ASSEMBLY AND AUTOCLAVE CHEMOSTATS
ASSEMBLY AND AUTOCLAVE CHEMOSTATS
* Connect all parts of the chemostat so that the whole circuit is close from the medium to the waste (A, B, C and D).
* When all part are connected autoclave it. After autoclaving, locate the chemostat at its designated place. Make sure all connections are tight, especially the air filters on the syringes.
* Chemostats (12) are on top of stirring plates (23). It intends to create and homogenosus environment within the chemostats, set up the speed of the stirring plate for a gentle homogenization.
* In order to make the chemostats flow working, we must create overpressure conditions. Therefore, set the syringe (1) on a tripod (21) behind the chemostats (12) and connect it to an air pump (24) through the PVC tube (A2) with the acrodisc filter (4) on the syringe plug.

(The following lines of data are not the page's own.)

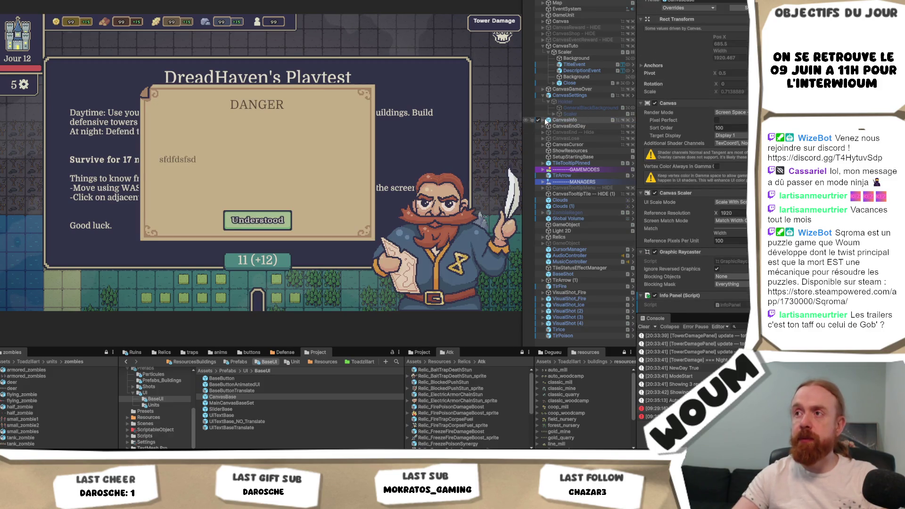
- Expand CanvasInfo's Holder and select the Stratege portrait object
click(543, 119)
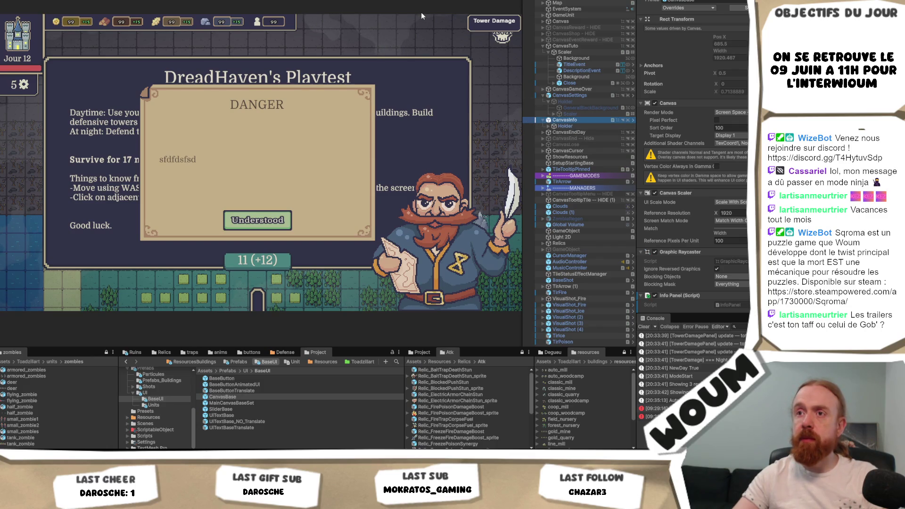
click(554, 125)
scroll(693, 155, down, 3)
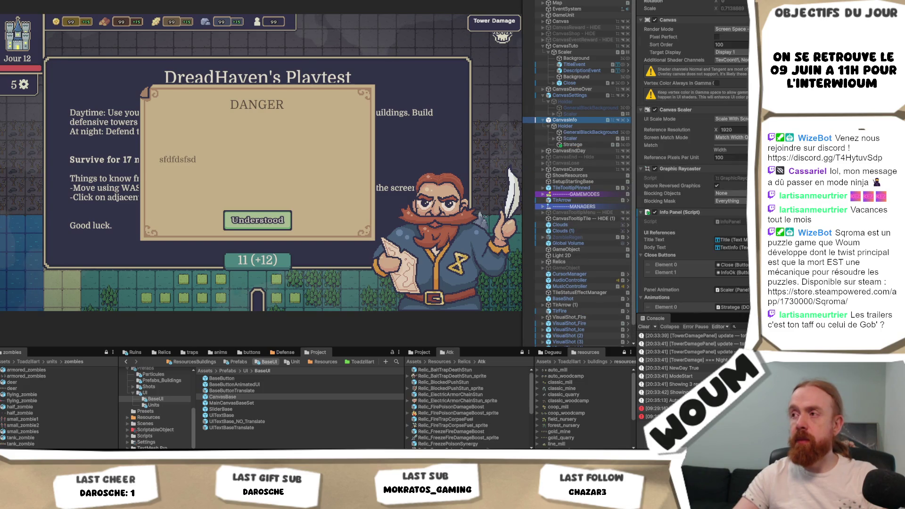
scroll(693, 156, up, 3)
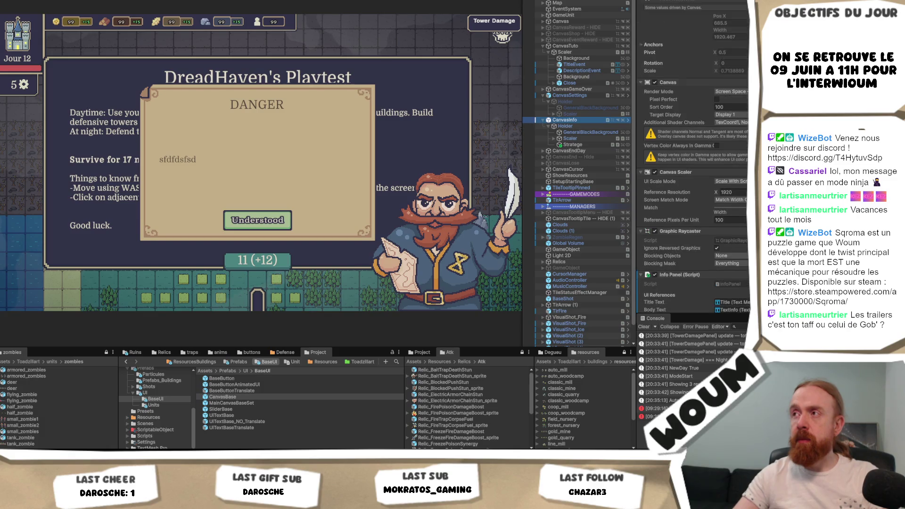
click(585, 138)
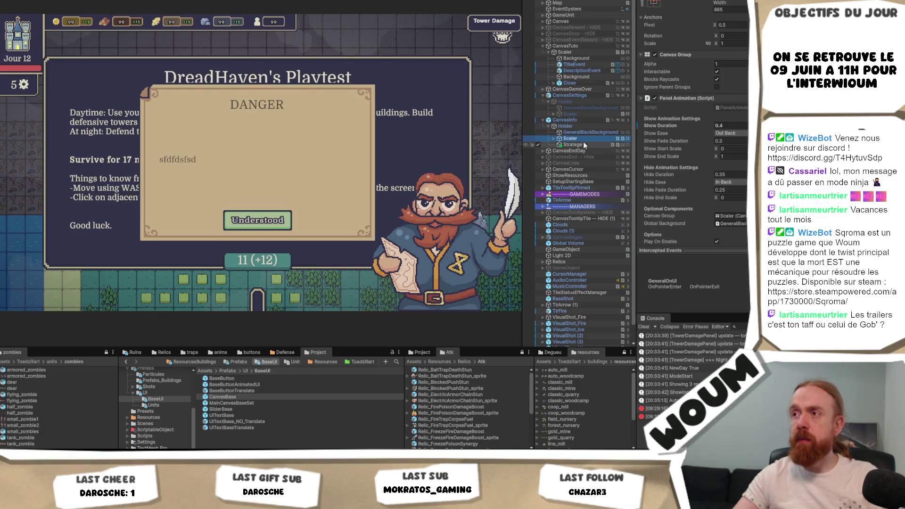
click(583, 144)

* Adjust the air pressure to create overpressure but not too strong to prevent he plugs of the syringes pop off.
* Check all connections and ensure all parts are tied, reinforce the connections where needed with cable ties.
* When all tubes are connected, fill the chemostats with the medium by starting the pump (25).
* Let the system run for 24 hours to ensure that the in- and outflow are working properly. We recommend that the volume is completely replaced before starting the experiments.
* For a working flow-through system such as the chemostat the dilution rate with which the medium will be exchanged in the chemostat (in- and outflow) is crucial. The dilution rate is depending on the volume inside the chemostat and the volume pumped in and out per day (volume pumped per day depends on tube width used for the peristaltic pump and the pump speed). With a dilution rate of, for example, d=0.1 you exchange 10% of the medium in 24h. Check the pump manual to set up the intended dilution rate. In addition, consider the growth rate of your organisms to prevent extinction, if the dilution rate is higher than the growth rate the organisms will be washed out.
A example for a specific dilution rate:
Total chemostat volumen: 400 ml
Dilution rate: 0.5
Pump tube diameter: 0.8 mm
RMP: this depends on the pump
Medium renewal per day: 200 ml/day
OVERVIEW OF EXPERIMENTAL CHEMOSTATS
21. Tripod
22. Lab clamps to hold syringes on the tripod
23. Stiring plates
24. Air pressure (i.e. aquarium air pumps or other systems)
25. Pumps
SAMPLING CHEMOSTATS
SAMPLING CHEMOSTATS
* Turn off the air inflow (or the needles will bubble and spill medium when they are opened to take a sample).
* Before taking the samples, clean the needles with ethanol 70% and flame the upper part outside the chemostat with a lab torch burner.
* After needles are sterile, you can push them into the chemostat medium (always same depth).
* Open the needles cap and take the sample with syringes.
* After sample is collected, take the needle out of the medium, clean again with ethanol 70% and flame them with the lab torch burner.
* Do not forget to restart the air inflow!